Exercise inputs |
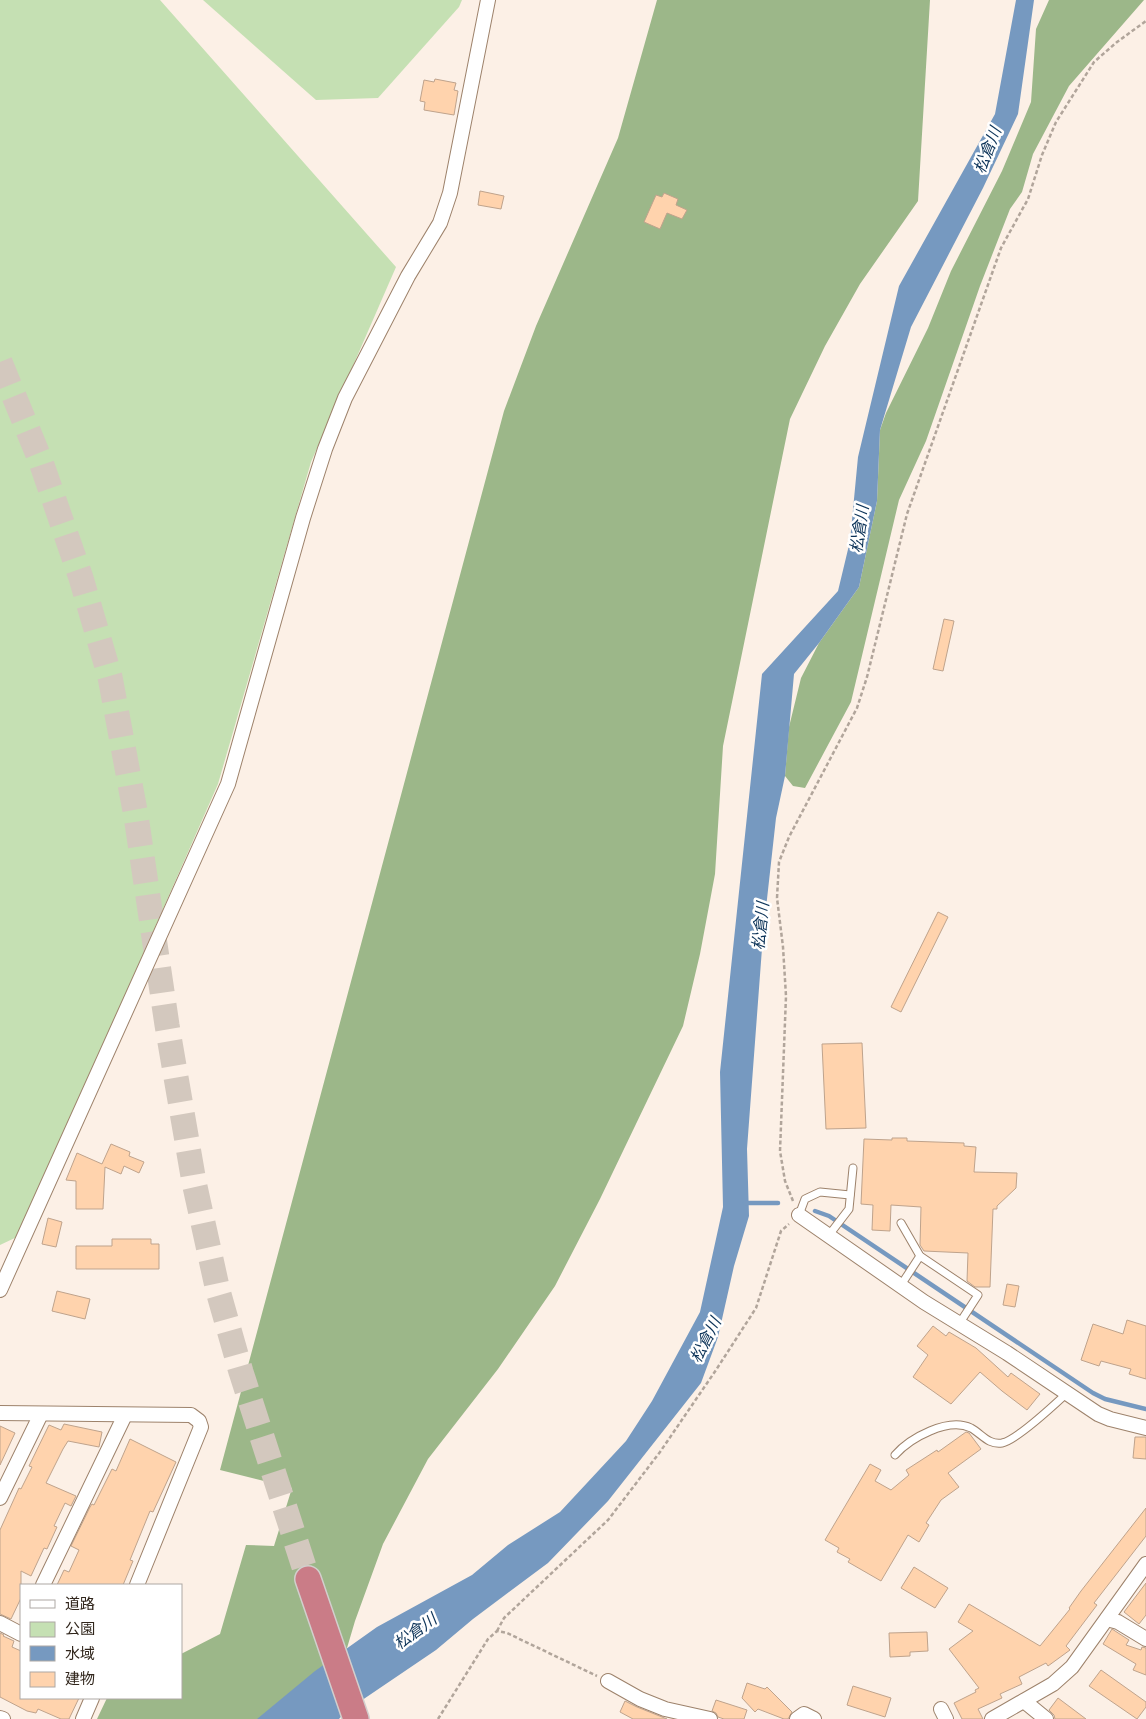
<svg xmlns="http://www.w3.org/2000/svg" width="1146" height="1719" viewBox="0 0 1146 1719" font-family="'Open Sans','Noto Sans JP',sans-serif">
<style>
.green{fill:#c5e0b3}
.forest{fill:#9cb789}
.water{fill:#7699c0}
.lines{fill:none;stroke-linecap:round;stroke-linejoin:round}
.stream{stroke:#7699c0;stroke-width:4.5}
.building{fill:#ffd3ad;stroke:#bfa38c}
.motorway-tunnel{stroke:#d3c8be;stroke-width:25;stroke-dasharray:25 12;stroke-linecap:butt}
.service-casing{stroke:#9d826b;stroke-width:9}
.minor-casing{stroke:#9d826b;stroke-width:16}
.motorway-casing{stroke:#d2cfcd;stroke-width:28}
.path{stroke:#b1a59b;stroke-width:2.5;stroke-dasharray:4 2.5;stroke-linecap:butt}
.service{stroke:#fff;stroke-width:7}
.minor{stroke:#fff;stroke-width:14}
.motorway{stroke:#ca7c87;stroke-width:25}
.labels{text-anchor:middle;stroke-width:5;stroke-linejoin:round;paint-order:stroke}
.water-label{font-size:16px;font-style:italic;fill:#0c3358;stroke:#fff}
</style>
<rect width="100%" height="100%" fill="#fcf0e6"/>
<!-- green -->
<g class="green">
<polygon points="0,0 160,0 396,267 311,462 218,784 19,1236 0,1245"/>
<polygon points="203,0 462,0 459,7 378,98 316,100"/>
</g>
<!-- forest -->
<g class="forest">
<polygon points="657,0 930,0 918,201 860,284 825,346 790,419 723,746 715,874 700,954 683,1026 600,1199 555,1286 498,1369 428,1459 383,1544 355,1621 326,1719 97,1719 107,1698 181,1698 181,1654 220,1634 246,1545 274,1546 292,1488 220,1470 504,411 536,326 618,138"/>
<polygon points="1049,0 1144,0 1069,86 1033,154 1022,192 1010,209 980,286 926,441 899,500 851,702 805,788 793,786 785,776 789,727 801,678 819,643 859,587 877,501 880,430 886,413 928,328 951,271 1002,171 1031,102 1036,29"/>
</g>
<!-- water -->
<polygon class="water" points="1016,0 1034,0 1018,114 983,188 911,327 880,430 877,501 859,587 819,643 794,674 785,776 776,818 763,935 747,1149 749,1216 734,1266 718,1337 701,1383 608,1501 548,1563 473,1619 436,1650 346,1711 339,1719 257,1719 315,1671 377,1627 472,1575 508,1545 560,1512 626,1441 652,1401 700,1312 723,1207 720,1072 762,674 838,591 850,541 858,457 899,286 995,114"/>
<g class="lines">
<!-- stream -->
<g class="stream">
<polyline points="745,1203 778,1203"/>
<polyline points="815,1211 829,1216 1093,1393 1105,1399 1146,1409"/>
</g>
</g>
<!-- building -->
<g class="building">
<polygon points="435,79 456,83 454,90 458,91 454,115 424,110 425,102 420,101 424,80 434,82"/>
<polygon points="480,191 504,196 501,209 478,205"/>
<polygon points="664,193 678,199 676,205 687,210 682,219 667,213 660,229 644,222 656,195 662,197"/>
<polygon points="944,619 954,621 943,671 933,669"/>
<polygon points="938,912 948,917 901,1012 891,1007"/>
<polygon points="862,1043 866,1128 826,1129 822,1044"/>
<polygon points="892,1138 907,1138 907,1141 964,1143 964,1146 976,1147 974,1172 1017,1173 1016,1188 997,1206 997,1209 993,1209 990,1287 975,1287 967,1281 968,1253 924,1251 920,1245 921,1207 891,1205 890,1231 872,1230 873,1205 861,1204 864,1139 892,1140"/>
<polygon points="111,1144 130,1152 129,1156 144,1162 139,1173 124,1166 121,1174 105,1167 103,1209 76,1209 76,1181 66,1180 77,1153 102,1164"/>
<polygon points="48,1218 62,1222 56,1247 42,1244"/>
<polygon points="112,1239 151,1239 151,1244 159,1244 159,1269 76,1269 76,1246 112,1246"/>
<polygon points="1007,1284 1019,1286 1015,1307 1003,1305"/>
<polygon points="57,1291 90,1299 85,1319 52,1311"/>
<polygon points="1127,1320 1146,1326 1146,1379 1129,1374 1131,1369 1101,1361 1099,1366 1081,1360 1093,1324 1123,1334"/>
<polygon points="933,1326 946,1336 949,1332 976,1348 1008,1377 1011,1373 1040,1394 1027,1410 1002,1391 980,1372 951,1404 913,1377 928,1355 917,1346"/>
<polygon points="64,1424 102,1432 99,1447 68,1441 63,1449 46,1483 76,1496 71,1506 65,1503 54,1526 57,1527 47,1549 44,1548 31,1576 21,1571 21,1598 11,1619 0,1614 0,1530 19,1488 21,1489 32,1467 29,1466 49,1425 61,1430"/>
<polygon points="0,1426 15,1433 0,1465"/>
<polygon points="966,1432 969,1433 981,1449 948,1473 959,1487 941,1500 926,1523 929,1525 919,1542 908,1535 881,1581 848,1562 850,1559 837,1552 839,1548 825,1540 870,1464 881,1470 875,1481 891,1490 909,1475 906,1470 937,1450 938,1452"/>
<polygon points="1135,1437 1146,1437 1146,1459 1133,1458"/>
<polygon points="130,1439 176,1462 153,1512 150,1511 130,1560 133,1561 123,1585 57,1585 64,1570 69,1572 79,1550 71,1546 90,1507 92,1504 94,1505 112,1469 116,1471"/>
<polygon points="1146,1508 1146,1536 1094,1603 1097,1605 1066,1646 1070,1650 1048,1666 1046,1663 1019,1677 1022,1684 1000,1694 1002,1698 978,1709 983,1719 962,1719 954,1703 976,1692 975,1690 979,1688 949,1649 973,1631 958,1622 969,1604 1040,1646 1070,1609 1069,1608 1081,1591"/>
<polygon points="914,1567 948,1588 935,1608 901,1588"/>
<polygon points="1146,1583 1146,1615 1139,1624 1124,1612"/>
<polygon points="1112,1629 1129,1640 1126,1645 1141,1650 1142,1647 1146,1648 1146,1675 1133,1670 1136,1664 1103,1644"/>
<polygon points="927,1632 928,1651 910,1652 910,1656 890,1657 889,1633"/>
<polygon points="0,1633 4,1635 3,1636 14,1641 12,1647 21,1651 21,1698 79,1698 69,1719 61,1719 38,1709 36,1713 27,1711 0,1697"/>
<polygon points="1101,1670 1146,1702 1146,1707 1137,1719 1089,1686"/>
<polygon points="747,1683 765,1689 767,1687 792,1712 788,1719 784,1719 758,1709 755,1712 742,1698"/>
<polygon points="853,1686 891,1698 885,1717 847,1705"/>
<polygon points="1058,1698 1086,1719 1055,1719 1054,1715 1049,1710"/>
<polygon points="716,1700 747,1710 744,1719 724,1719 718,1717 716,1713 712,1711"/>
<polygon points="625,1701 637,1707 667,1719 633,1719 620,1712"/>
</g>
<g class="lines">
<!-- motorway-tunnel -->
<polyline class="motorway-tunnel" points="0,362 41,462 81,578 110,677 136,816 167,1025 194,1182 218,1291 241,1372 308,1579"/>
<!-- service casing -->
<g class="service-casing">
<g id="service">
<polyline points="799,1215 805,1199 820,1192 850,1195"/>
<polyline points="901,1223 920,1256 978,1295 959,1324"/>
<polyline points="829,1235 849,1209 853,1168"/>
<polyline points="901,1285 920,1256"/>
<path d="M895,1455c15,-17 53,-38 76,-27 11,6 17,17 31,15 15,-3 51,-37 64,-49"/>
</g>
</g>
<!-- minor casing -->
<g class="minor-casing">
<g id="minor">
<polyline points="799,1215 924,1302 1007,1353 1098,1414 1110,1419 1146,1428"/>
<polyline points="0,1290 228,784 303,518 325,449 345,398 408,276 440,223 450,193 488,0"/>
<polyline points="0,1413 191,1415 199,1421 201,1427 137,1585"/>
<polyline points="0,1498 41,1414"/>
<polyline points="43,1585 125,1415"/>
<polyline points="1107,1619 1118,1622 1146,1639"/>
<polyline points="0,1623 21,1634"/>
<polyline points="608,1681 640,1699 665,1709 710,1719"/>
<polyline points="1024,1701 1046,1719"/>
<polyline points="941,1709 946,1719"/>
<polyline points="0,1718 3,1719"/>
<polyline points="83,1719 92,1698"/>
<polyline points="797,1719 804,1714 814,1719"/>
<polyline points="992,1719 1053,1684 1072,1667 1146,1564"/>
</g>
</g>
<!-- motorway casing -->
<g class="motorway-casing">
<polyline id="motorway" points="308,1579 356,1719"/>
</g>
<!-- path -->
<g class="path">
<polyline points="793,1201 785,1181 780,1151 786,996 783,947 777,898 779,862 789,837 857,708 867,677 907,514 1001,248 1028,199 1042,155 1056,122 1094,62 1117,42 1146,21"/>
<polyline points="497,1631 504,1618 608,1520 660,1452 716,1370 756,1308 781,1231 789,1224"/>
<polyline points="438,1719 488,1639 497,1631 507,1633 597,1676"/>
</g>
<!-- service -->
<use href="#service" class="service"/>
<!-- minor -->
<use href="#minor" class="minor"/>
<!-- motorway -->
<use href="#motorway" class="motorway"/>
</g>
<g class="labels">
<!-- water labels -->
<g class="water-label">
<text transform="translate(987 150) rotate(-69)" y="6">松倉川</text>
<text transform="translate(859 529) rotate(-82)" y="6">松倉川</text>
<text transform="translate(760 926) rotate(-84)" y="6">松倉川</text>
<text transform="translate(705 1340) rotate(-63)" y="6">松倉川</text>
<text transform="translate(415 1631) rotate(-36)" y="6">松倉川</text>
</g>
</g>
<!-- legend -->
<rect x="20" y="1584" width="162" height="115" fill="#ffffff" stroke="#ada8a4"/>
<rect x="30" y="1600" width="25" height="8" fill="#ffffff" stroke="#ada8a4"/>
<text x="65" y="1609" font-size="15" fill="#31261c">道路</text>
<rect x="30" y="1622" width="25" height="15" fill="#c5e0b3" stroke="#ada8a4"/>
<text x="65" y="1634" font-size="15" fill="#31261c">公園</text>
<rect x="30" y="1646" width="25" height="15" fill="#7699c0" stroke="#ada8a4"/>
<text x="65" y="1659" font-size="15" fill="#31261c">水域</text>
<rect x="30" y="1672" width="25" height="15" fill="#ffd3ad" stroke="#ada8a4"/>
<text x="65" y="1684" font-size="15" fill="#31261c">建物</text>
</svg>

Task to complete | Go through the entries and copy each line holding the string "ffffff".

Solution for this task |
<rect x="20" y="1584" width="162" height="115" fill="#ffffff" stroke="#ada8a4"/>
<rect x="30" y="1600" width="25" height="8" fill="#ffffff" stroke="#ada8a4"/>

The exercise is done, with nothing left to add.